# Unit 3: My Reflections

## Lesson 1: How Well Can You Measure?

• I understand that it can be difficult to measure the quantities in a proportional relationship accurately.
• I can examine quotients and use a graph to decide whether two associated quantities are in a proportional relationship.

## Lesson 2: Exploring Circles

• I can identify the diameter, center, radius, and circumference of a circle.
• I can describe the characteristics that make a shape a circle.

## Lesson 3: Exploring Circumference

• I can describe the relationship between circumference and diameter of any circle.
• I can explain what $\pi$ means.

## Lesson 4: Applying Circumference

• I can choose an approximation for $\pi$ based on the situation or problem.
• If I know the radius, diameter, or circumference of a circle, I can find the other two.

## Lesson 5: Circumference and Wheels

• If I know the radius or diameter of a wheel, I can find the distance the wheel travels in some number of revolutions.

## Lesson 6: Estimating Areas

• I can calculate the area of a complicated shape by breaking it into shapes whose area I know how to calculate.

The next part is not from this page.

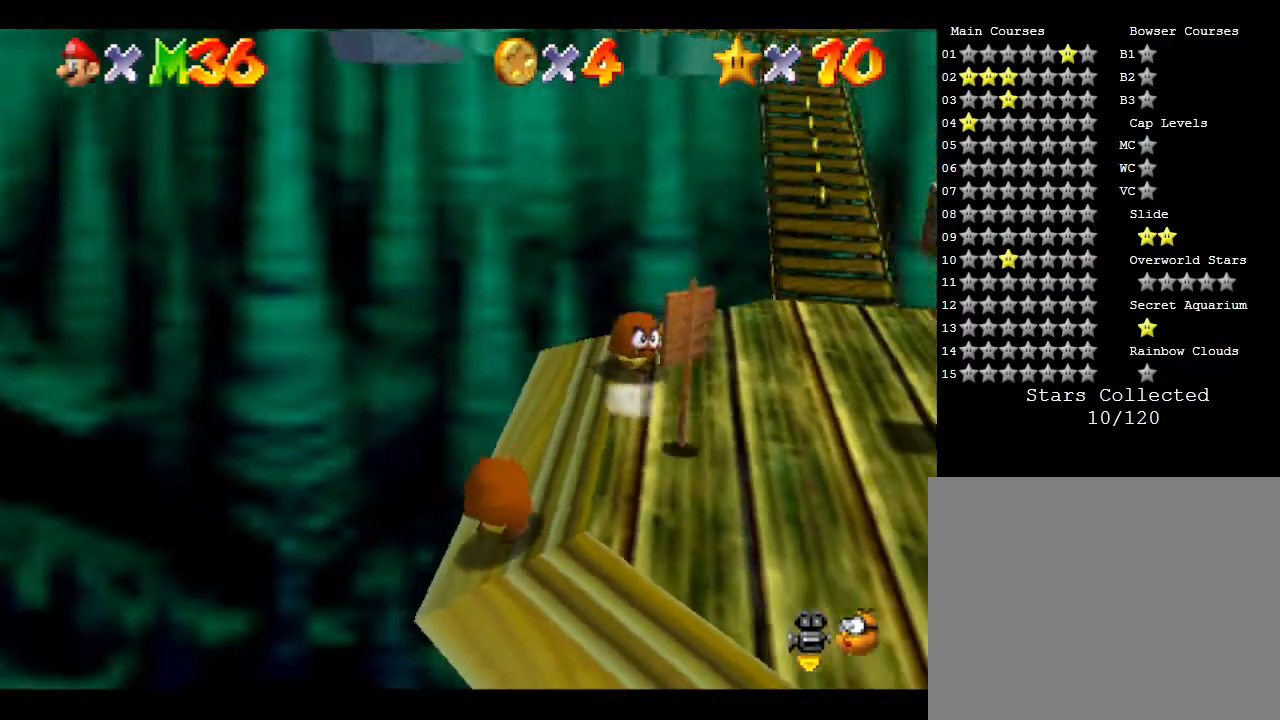
{"buttons": [], "left_stick": "up", "events": [[333, "left_stick", "up-right"], [433, "left_stick", "up"]]}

## Lesson 7: Exploring the Area of a Circle

• If I know a circle’s radius or diameter, I can find an approximation for its area.
• I know whether or not the relationship between the diameter and area of a circle is proportional and can explain how I know.

## Lesson 8: Relating Area to Circumference

• I can explain how the area of a circle and its circumference are related to each other.
• I know the formula for area of a circle.

## Lesson 9: Applying Area of Circles

• I can write exact answers in terms of $\pi$.
• I can calculate the area of more complicated shapes that include fractions of circles.

## Lesson 10: Distinguishing Circumference and Area

• I can decide whether a situation about a circle has to do with area or circumference.
• I can use formulas for circumference and area of a circle to solve problems.

## Lesson 11: Stained-Glass Windows

• I can apply my understanding of area and circumference of circles to solve more complicated problems.